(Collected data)
########################################
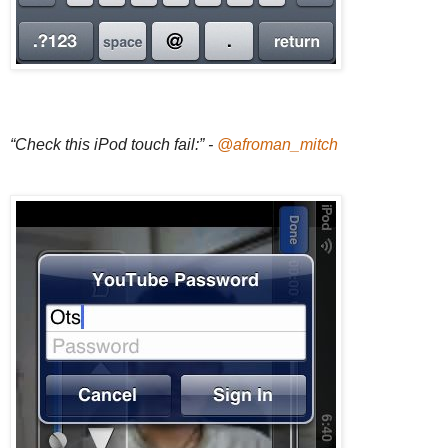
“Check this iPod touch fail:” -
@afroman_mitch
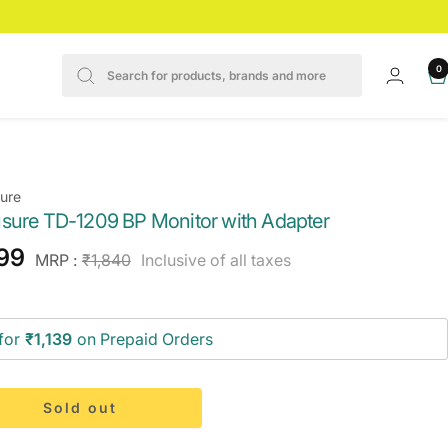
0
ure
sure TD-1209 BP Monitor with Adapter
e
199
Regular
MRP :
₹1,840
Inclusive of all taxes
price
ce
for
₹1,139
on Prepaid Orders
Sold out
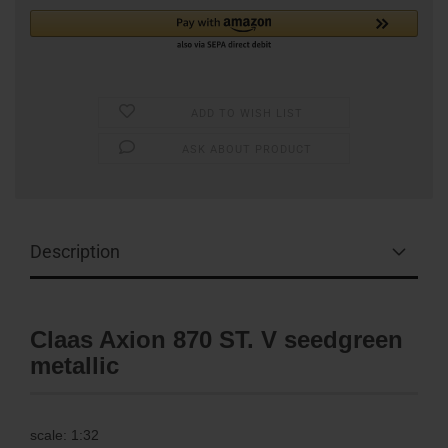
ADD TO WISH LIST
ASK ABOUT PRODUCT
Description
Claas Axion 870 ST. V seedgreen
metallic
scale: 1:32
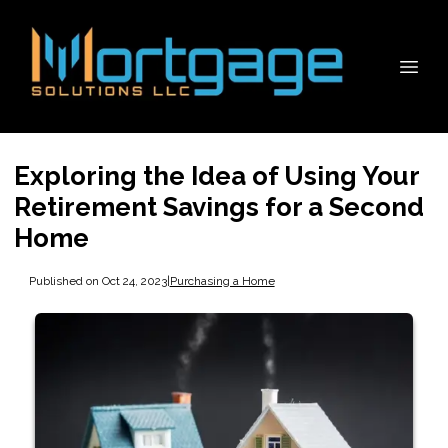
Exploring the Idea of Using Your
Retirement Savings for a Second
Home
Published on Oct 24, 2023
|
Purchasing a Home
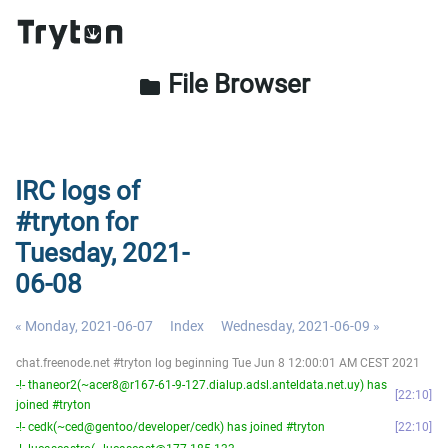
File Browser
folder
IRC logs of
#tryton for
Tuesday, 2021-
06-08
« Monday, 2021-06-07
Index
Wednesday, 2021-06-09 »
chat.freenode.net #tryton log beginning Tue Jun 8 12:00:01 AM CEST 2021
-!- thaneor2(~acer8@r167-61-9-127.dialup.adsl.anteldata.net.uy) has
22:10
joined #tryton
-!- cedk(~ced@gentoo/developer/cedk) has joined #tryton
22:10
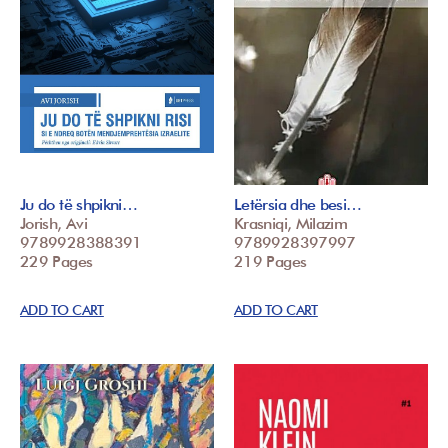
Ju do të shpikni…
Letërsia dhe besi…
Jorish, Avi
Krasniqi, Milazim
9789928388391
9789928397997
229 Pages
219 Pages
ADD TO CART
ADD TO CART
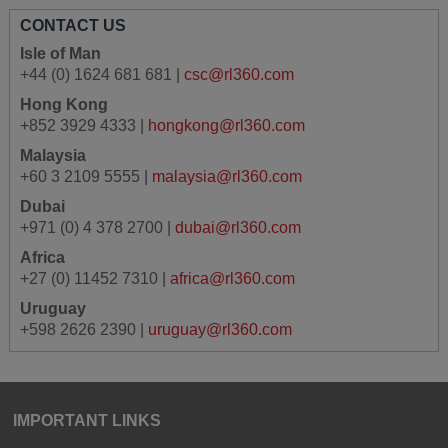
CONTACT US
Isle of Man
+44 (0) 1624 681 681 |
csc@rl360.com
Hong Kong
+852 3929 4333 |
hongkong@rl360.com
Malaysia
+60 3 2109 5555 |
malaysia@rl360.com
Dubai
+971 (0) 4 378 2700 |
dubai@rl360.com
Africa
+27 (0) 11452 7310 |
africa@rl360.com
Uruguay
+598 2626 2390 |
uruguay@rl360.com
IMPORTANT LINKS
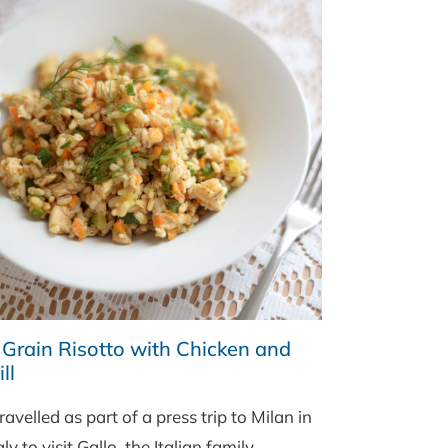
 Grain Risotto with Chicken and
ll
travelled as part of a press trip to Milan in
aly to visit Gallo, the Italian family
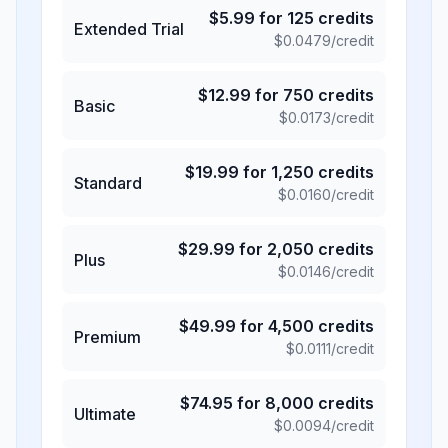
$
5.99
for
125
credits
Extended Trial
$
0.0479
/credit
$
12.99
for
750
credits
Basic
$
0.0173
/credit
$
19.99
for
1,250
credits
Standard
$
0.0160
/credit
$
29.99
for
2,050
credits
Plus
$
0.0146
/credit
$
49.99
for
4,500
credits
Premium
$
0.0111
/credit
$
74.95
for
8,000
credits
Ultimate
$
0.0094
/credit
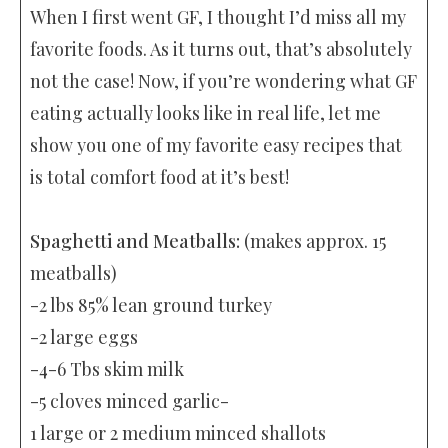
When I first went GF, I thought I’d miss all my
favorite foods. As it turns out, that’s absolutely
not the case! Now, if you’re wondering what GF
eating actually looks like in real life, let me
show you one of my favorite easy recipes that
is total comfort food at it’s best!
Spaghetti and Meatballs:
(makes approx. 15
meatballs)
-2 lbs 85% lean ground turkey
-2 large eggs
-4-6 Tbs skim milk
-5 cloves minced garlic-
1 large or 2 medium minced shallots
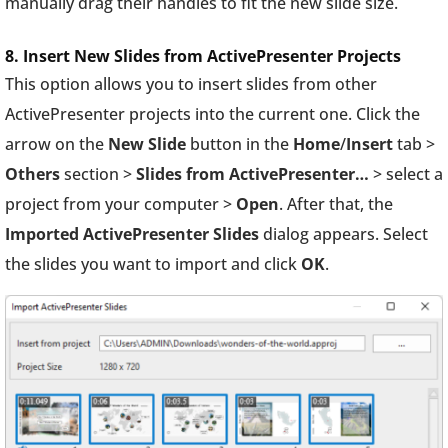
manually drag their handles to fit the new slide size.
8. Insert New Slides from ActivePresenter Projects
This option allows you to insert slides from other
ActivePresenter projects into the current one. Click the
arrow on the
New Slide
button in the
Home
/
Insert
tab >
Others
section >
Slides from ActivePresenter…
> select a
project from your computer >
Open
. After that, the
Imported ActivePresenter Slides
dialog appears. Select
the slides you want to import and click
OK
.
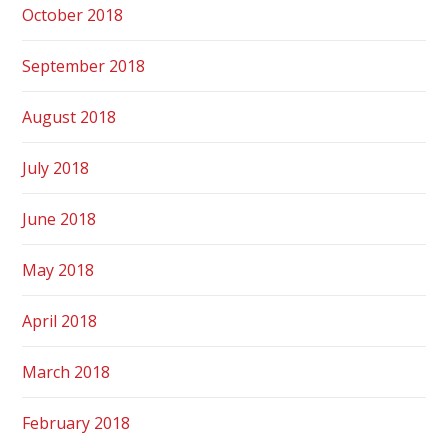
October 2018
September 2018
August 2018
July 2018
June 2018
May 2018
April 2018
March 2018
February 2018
########################################
The answer must be a single number: how many lines above contain "tryton".

» **Response**
4